L'histoire des conséquences du travail sur le corps humain n'est pas seulement médicale. Elle est inscrite dans l'histoire économique, sociale, politique et culturelle. Tout changement dans les modes de production et les nouvelles organisations qu'il impose, expose à de nouveaux risques et à des pathologies inconnues; tandis que perdurent les anciennes structures de production et leurs maladies. Ainsi le travail à la chaîne et ses déclinaisons successives change le rapport homme machine au détriment du premier, soumettant le corps au travail à son propre rythme. Quant  aux dernières décennies, elles ont vu à la fois la proclamation de « la fin du travail » et l'intensification du travail s'étendre à tous les secteurs d'activité, avec pour conséquence des pathologies inédites que l'actualité éclaire violemment : troubles musculosquelettiques, troubles psycho sociaux (burn out), suicides...
 
Une contribution particulière de la part des autres sciences humaines et sociales est attendue pour  cet atelier, car cette médecine, somme toute assez particulière, trouve peut-être plus de sens dans l'humain et le social que dans les systèmes médicaux, toujours en difficulté quand il s'agit d'intégrer dans leurs catégories et registres d'interprétation les structures et les organisations sociales et culturelles.

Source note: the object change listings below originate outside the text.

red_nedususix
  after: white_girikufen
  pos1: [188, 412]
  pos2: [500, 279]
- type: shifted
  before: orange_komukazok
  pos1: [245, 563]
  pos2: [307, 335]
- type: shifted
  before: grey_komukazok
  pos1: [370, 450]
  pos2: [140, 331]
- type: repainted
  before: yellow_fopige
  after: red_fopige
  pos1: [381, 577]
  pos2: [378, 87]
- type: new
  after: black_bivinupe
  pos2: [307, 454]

[1]Voir notamment les travaux de P. Hassenteufel, Les médecins face à l'Etat : une comparaison européenne, Paris, Presses de Sciences Po, 1997, notamment et S. Chauveau, L’invention pharmaceutique, Paris, Les empêcheurs de penser en rond, 1999.
[2] F.X. Merrien, R Parchet, A. Kernen, L’Etat social ; une perspective internationale, Paris, A. Colin, 2005, pp. 31.
[3] Poitrineau A. Ils travaillaient la France. Métiers et mentalités au XVIe au XIXe siècle, p. 251 ou encore  A Farge. Les artisans malades de leur travail, AESC, sept-oct. 1977, n°5, pp 995-2006
[4] Bloch M. Apologie pour l'histoire. Paris, A Colin, 1997, p 35.
[5] A Farge, Corps au travail, in Effusion et tourment, le récit des corps, Paris, O Jacob, 2007, pp 214-220.